**PASSAGE GIVEN**
Sublime Forum

Syntax definition for Regular Expressions inside JSON strings (think keybindings)

#1

I am working on new a syntax definition for JSON, mainly to make it possible to scope and color strings differently based on whether they are dictionary keys, dictionary values or array values, for example. (see https://github.com/sublimehq/Packages/issues/421)

While doing so, I want to get highlighting of Regular Expressions in strings, which will be useful when working with ST’s keybindings. The idea I had is, for a string that should be interpreted as a regex, only scope the first backslash in \\ as constant.character.escape.json, and allow the next characters to be matched by the regex syntax def.

However, so far, I haven’t figured out how to do it reliably while keeping the JSON character escapes in place. I don’t want to have to manually copy and paste / maintain the regex syntax in my JSON definition, so I’m looking for some other solution to work around the fact that there is no way to tell ST to pop a particular context after a single match (without copying the context and modifying the relevant matches to pop). Maybe someone can think of an approach I’m missing… :slight_smile: For example, take the following JSON string:

"\\d, \" . (\\d, \" \t \\t) ."

I’d want the following scopes:

 ^ constant.character.escape.before-regex-escape.json
  ^^ keyword.control.character-class.regexp
      ^^ constant.character.escape.json
            ^ constant.character.escape.before-regex-escape.json
             ^^ keyword.control.character-class.regexp
                 ^^ constant.character.escape.json
                    ^^ constant.character.escape.json
                       ^ constant.character.escape.before-regex-escape.json
                        ^^ constant.character.escape.regexp

However, the \\t currently fails, it matches the \t as though it was JSON. I know why, just not if there is a way to fix it while keeping within my constraints.

**DATA ROWS**
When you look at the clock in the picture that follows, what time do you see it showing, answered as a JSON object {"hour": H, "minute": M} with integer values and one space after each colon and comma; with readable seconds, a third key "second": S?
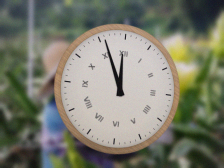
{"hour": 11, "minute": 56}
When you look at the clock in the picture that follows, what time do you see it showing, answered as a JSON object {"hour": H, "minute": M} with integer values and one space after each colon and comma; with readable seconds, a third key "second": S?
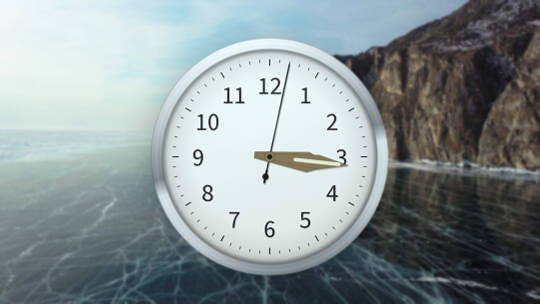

---

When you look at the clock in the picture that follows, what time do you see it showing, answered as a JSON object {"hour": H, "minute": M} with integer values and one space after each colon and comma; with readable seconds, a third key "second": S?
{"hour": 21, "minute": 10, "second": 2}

---

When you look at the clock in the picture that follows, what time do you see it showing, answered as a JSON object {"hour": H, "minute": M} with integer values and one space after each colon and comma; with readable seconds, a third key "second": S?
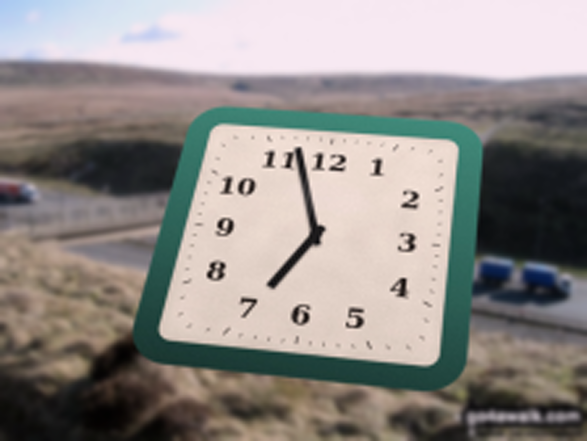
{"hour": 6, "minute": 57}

**WRITTEN EXERCISE 1**
Reproduce the section of the forum post on regex highlighting in JSON strings starting with "However, the \\t" and going on through "within my constraints.".
**WRITTEN EXERCISE 2**
Write the next part of the forum post on regex highlighting in JSON strings, picking up after its final sentence.
You can set the data aside; none of it is used.

**EXERCISE ANSWER 1**
However, the \\t currently fails, it matches the \t as though it was JSON. I know why, just not if there is a way to fix it while keeping within my constraints.

**EXERCISE ANSWER 2**
Here is the relevant part of my syntax def so far:

%YAML 1.2
---
# See http://www.sublimetext.com/docs/3/syntax.html
scope: source.example-keymap
contexts:
  main:
    - match: '"'
      scope: punctuation.string.begin.json
      push:
        - meta_scope: string.quoted.double.json
        - match: '"'
          scope: punctuation.string.end.json
          pop: true
        
        - match: '(?=\S)'
          push:
            - include: scope:source.regexp#base-literal
          with_prototype:
            - match: '(?=")'
              pop: true
            - match: '\\\\(?=")'
              scope: constant.character.escape.json
              comment: quotes have to be escaped in json, a quote in the regex will count as the closing quote for the string, and the regex will have a lonely escape character at the end of it
              pop: true
            - match: '\\(?=\\)'
              scope: constant.character.escape.before-regex-escape.json
              comment: match the first backslash so that the next one and the following character can be matched by the regexp syntax definition. TODO push into the regex scope without matching JSON escapes and pop after the first match somehow?
            - match: |-
                (?x:                # turn on extended mode
                  \\                # a literal backslash
                  (?:               # ...followed by...
                    ["\\/bfnrt]     # one of these characters
                    |               # ...or...
                    u               # a u
                    \h{4}           # and four hex digits
                  )
                )
              scope: constant.character.escape.json
              comment: note that variables don't work in with_prototype sections, see https://github.com/SublimeTextIssues/Core/issues/1488

Don’t get me wrong, it works pretty well at the moment, but it’s just… wrong… if my color scheme showed json escapes differently to regex escapes it would be terrible :wink:


Not shown in my example here, but I’d also love to be able to pop multiple contexts at once, which would enable me to scope the } that closes a dictionary as invalid when it comes after a dictionary key or separator without a value, for example. Clearing scopes doesn’t help in this case. And using set instead of push ruins my meta scoping…

0 Likes

#2

I totally agree. It would be nice to have a way to extend a definition without having to copy paste it.
I personally added git specific context to my syntaxes to avoid git merge breaking the syntax.
It’s the kind of thing that probably shouldn’t be a part of the Default package syntaxes, but it would be nice to be able to inject it in all syntaxes (it will also avoid having duplicated code)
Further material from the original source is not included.